#### [Consigne A]
Que dit le texte sur le franc CFA sur les points suivants ?
(i) Quels deux auteurs ont produit des analyses dans les années 70 ?
(ii) Dans quelle publication et quel mois l'article de Sanou Mbaye a-t-il paru ?
(iii) Combien de pays de l'ancien empire français partagent une monnaie unique ?

#### [Extrait du texte]
======
Depuis, dans les années 70, les analyses de Pierre Jalée et de Samir Amin, beaucoup d'eaux ont coulé sous le pont du neo-colonialisme rendant évidente chaque jour la justesse de leur vision des choses. Beauoup d'analyses sont venues parachever et parfaire le tableau dressé. Un point est resté cependant, comme le loch ness et l'arlésienne, souvent évoqué, toujours pourfendu, mais toujours oublié, celui de l'incidence dans le développement et l'essor des économies africaines de leur rattachement, pour les ex-colonies françaises, à l' Euro sous la forme d'un Franc CFA à parité fixe.
C'est tout l'intérêt de l'article de Sanou Mbaye, intellectuel, politologue et économiste sénégalais, ancien haut fonctionnaire à la Banque Africaine de Développement ( BAD), dans "le Monde Diplomatique" de Novembre.
Sanou Mbaye appartient à cette frange d 'intellectuel africain critique dont la pensée s'est nourri pendant longtemps au Panfricanisme, aussi lui revenait -il de parler, avant les autres, et mieux que les autres , de cette première avancée panafricaine qu'est le fait de partager, du moins pour les dix pays de l'ancien empire français, une monnaie unique.
Les critiques contre cet "anachronisme" sont partout sévères.
Nous ne les partageons pas.
A commencer par le constat d'une Afrique en plein boom surfant sur un taux de croissance de 4% - mais dans un autre de ses articles, et à la suite de beaucoup de commentateurs, il va jusqu'a parler de 7% - croissance qui dit-il "semble délaisser la zone franc".
======
#### [Consigne B]
Quelles lignes des enregistrements contiennent la chaîne "axis" ? Extrayez-les toutes.
======
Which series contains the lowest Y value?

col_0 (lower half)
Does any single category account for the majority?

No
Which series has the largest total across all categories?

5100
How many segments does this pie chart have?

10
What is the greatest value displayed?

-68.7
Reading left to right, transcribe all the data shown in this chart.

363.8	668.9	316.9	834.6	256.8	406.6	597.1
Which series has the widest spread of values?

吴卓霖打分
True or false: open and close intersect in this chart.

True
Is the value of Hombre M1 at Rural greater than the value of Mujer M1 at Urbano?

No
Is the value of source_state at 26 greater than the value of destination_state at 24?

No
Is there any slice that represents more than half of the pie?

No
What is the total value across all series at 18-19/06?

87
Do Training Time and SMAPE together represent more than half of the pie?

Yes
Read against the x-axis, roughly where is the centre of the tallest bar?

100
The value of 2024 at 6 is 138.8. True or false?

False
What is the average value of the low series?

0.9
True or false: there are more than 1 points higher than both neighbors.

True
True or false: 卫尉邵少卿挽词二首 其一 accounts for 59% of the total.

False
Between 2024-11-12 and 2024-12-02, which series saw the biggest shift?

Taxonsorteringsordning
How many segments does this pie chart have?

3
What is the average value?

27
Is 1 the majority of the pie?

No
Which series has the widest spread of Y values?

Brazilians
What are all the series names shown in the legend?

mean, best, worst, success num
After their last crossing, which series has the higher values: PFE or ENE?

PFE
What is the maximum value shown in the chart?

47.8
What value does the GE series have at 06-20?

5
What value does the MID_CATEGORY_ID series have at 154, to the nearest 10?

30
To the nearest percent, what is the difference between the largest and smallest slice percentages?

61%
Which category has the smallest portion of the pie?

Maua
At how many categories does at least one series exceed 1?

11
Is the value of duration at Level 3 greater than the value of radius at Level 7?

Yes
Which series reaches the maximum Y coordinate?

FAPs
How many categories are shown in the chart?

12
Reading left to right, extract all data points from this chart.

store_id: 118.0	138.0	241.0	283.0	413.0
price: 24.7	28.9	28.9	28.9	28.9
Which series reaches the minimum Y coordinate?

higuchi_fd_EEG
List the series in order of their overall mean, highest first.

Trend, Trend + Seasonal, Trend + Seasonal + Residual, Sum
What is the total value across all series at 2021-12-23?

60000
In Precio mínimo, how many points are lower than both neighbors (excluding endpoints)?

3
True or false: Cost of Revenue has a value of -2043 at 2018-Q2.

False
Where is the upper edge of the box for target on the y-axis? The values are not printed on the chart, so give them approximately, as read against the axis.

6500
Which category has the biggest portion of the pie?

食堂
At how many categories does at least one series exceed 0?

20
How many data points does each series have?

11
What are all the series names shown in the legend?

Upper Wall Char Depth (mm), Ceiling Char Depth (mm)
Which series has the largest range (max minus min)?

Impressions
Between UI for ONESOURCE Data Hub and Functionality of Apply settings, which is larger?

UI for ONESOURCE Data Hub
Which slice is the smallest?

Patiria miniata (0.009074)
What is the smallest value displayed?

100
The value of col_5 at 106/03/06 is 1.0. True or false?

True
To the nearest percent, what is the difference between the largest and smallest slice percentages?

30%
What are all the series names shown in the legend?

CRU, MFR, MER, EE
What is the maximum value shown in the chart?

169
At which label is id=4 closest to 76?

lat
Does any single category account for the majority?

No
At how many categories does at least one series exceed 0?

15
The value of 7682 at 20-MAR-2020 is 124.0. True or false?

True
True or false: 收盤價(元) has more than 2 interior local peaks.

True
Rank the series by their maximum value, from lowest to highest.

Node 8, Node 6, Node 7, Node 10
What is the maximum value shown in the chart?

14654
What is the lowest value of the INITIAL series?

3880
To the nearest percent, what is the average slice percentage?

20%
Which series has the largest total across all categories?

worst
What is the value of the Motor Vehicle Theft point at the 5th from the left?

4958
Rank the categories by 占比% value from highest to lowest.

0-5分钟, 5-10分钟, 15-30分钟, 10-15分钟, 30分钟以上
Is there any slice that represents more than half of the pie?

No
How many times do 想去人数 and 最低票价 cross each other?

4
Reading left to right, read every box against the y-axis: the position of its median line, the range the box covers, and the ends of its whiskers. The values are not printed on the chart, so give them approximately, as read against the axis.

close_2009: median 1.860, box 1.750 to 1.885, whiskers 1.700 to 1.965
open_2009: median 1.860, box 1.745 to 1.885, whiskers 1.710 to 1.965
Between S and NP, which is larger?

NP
======
#### [Réponse A]
(i) Pierre Jalée et Samir Amin
(ii) Dans « le Monde Diplomatique », en novembre
(iii) Dix pays

#### [Réponse B]
Read against the x-axis, roughly where is the centre of the tallest bar?
Where is the upper edge of the box for target on the y-axis? The values are not printed on the chart, so give them approximately, as read against the axis.
Reading left to right, read every box against the y-axis: the position of its median line, the range the box covers, and the ends of its whiskers. The values are not printed on the chart, so give them approximately, as read against the axis.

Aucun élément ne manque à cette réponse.